La era de los totalitarismos


La Primera Guerra Mundial estalló el 28 de julio de 1914. A las tres semanas fallecía el papa San Pío X. El nuevo papa, Benedicto XV (3-IX-1914/22-I-1922) apenas pudo hacer otra cosa durante aquellos años que esforzarse inútilmente en intentar la paz entre los bandos beligerantes. El final de la lucha llegó en noviembre de 1918, gracias a la victoria de los aliados sobre los imperios centrales. La Santa Sede fue rigurosamente excluida de la mesa donde se negoció el Tratado de Versalles. Un siglo antes, cuando la anterior ordenación de Europa tras las guerras napoleónicas, la Santa Sede había estado aún presente en el Congreso de Viena. El Tratado de Versalles no logró una paz definitiva y sembró muchos desacuerdos llamados a rebrotar en el futuro.

El suceso de mayor trascendencia, destinado a condicionar decisivamente la historia del mundo en el siglo XX, había sido la Revolución rusa de 1917. Terminados con la victoria bolchevique los años de guerra civil, la URSS irrumpía en el escenario mundial como el primer estado marxista de la historia, oficialmente ateo, doctrinalmente anticristiano y fundado en una concepción materialista del hombre y de la vida.

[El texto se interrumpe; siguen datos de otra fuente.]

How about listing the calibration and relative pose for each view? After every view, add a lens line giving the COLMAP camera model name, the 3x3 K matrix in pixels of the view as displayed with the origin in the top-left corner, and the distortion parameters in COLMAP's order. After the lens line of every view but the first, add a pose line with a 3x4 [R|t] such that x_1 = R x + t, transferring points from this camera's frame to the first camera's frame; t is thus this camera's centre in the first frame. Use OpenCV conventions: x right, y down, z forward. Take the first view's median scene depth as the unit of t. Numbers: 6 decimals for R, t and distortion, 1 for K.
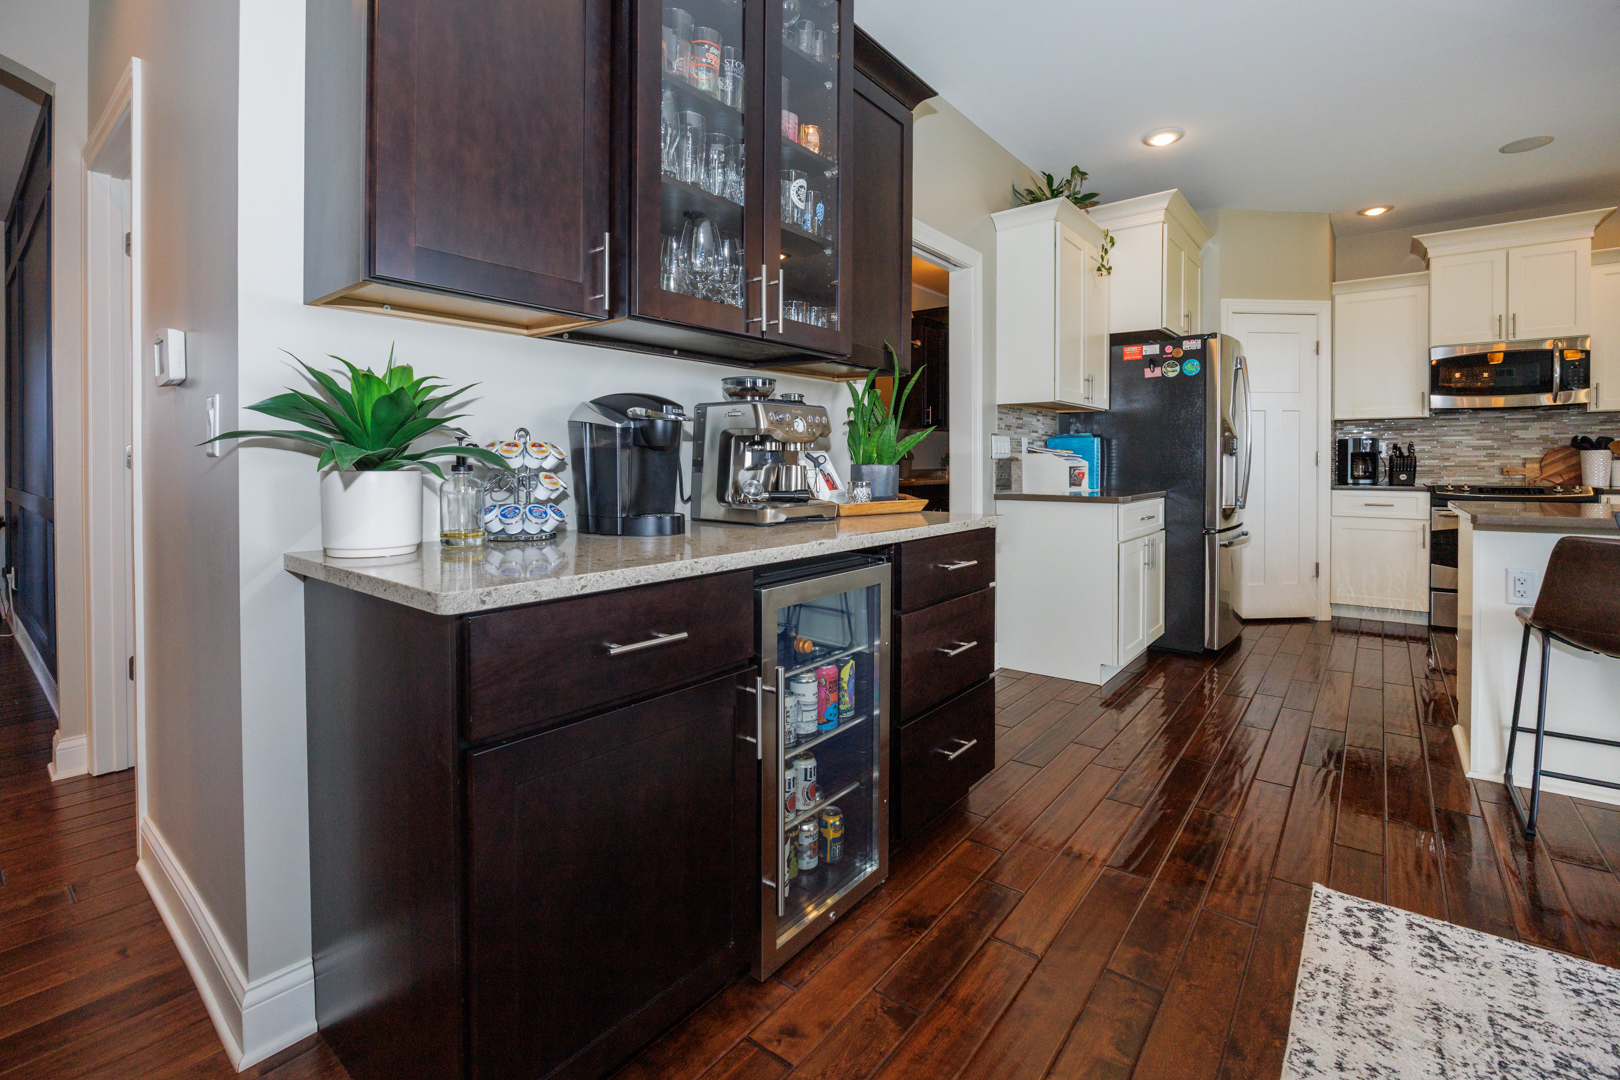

El período de «entreguerras» coincidió prácticamente con el pontificado de Pío XI. Fue un tiempo de la historia cristiana con unas notas bien definidas que imprimen carácter a la época. Y fue también, desde distintos puntos de vista, un período de manifiesto florecimiento del Cristianismo y de la Iglesia. El prestigio de la Santa Sede en el mundo creció de modo extraordinario y su personalidad internacional se vio robustecida por la firma de numerosos concordatos, varios de ellos con los nuevos países nacidos de la última guerra. A poco de terminar ésta, las relaciones de la Santa Sede con Francia volvieron a la normalidad. Pero el mayor acontecimiento en el campo de las relaciones de la Sede Apostólica con los Estados fue la firma de los «Pactos Lateranenses», que pusieron fin a la «cuestión romana». Los «Pactos», suscritos el 11 de febrero de 1929, dieron vida al Estado de la Ciudad del Vaticano, mínimo espacio territorial indispensable para garantizar la independencia de la Santa Sede.

El florecimiento cristiano tuvo otras manifestaciones que afectaban a aspectos más íntimos de la vida eclesial. La expansión misionera en Asia y Africa hizo grandes progresos, se multiplicaron las conversiones y se dieron pasos decisivos para la consolidación de las nuevas cristiandades. Una fecha señalada en la historia de las Misiones fue el 28 de octubre de 1926, en que Pío XI consagró solemnemente, en la basílica de San Pedro de Roma, a seis nuevos obispos chinos.

Esta época de indudable florecimiento cristiano tuvo como contrapunto la oleada de sangrientas persecuciones que se abatió sobre las iglesias de distintos países. En Rusia, la implantación del comunismo produjo un sinfín de violencias antirreligiosas. Pero la persecución alcanzó también a otros países y llegó a extremos de dureza nunca alcanzados por el anticlericalismo del siglo XIX. La persecución de México, y la desencadenada en España durante la guerra civil de 1936-1939, tuvieron dimensiones inéditas en el mundo moderno.

En la tercera década del siglo se hizo cada vez más tangible la amenaza de los totalitarismos ateos o paganos. Dos documentos magisteriales del papa Pío XI fijaron con claridad la actitud de la Iglesia católica frente a las grandes ideologías totalitarias del momento. En abril de 1937, con pocos días de diferencia, aparecieron dos célebres encíclicas: Mit Brennender Sorge, contra el Nacional-Socialismo alemán y su doctrina racista, y la Divini Redemptoris, que condenó el marxismo ateo, ideología oficial de la Rusia comunista. Estos dos totalitarismos llevaron al mundo a la Segunda Guerra Mundial.